Private practice is obviously not a viable option for some types of public interest law. The private options may require foregoing the summer experience that is essential to building your public interest resume, or quite frankly the private work may be antithetical to the values that drove you to public interest law in the first place. But in some cases there may be private practice options that are compatible with your public interest goals. In immigration this can be an easier route, since there are plenty of private firms that share a similar mindset as non-profit practitioners and allow you to take cases other than the employment cases that make the most money. In the course of my search, I had several conversations with attorneys at private immigration firms, and even interviewed at one, though I did not end up deciding to go this route.
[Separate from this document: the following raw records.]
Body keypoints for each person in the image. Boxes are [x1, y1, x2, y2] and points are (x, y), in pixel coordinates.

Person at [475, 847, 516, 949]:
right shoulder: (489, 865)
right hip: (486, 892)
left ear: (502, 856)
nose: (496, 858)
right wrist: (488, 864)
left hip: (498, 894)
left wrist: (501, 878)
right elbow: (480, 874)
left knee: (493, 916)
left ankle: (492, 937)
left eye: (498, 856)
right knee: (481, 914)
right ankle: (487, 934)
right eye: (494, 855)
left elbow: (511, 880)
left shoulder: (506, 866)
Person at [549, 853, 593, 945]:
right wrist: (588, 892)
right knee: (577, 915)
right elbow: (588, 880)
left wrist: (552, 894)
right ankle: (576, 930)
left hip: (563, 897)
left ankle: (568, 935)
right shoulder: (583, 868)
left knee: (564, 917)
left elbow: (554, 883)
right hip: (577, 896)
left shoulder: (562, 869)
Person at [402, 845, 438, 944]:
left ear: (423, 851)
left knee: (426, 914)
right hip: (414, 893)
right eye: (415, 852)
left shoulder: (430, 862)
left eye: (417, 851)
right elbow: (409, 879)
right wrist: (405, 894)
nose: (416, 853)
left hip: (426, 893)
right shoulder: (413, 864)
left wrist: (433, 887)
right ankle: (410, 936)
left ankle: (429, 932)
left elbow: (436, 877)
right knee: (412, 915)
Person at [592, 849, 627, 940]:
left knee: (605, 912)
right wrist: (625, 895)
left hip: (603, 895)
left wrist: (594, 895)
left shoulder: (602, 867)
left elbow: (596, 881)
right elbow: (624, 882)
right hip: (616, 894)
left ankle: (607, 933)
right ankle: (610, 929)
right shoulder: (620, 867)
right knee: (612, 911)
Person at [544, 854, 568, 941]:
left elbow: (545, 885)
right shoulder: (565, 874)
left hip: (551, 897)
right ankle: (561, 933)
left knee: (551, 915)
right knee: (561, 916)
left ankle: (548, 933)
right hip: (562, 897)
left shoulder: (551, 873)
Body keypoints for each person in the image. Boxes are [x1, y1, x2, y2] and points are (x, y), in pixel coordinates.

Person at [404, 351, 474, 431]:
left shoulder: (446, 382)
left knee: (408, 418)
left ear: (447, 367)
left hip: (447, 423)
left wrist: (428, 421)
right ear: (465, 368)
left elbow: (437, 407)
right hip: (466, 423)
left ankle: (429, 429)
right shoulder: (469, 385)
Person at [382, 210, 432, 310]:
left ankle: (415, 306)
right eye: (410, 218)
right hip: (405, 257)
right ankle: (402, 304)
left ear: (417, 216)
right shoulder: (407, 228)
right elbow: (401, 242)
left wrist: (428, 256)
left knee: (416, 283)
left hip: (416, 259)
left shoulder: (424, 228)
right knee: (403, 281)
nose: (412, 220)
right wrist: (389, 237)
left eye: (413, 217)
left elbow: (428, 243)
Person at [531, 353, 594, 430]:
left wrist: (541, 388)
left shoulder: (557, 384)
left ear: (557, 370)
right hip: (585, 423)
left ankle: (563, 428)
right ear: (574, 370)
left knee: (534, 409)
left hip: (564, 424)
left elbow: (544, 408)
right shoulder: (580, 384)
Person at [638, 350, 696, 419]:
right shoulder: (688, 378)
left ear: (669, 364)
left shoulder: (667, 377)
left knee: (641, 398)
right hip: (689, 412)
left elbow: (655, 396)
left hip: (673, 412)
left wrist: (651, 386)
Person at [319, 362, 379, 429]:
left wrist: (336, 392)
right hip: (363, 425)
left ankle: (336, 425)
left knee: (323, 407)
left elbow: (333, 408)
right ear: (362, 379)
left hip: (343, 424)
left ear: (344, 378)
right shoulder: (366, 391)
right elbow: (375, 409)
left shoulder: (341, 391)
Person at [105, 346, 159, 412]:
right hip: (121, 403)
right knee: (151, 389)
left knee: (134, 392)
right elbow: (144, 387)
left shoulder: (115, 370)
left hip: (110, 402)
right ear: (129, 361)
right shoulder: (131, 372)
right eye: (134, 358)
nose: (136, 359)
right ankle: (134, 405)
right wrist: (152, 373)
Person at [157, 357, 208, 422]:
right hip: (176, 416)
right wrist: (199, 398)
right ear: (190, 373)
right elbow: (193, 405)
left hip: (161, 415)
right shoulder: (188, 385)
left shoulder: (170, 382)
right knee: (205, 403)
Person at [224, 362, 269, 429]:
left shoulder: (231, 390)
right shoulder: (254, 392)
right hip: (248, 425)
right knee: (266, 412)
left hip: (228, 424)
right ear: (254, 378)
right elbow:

Of course, you should talk to mentors to help you make sure that these firms are good places to work, since there is likely less information out there than for the firms that might come to your law school’s on-campus interviews.


Finding the right public interest law job is not easy, especially in the world of uncertain funding and mostly-remote communication we’re living in now. But if you start the process with realistic expectations, make use of your law school’s resources and your mentors’ advice (thanks Nicole!), and keep an open mind to various alternatives, you can end up finding a job without putting yourself through too much stress. Most importantly, though, don’t worry too much about finding the perfect job. It’s tempting to think of landing this job as a test of your skills in law school, or even a confirmation of whether you made the right decision in going to law school in the first place. More likely, it’s simply a test of your patience through a process that demands more of you and demands more of your time than what your Big Law-bound peers might experience. In any case, good luck!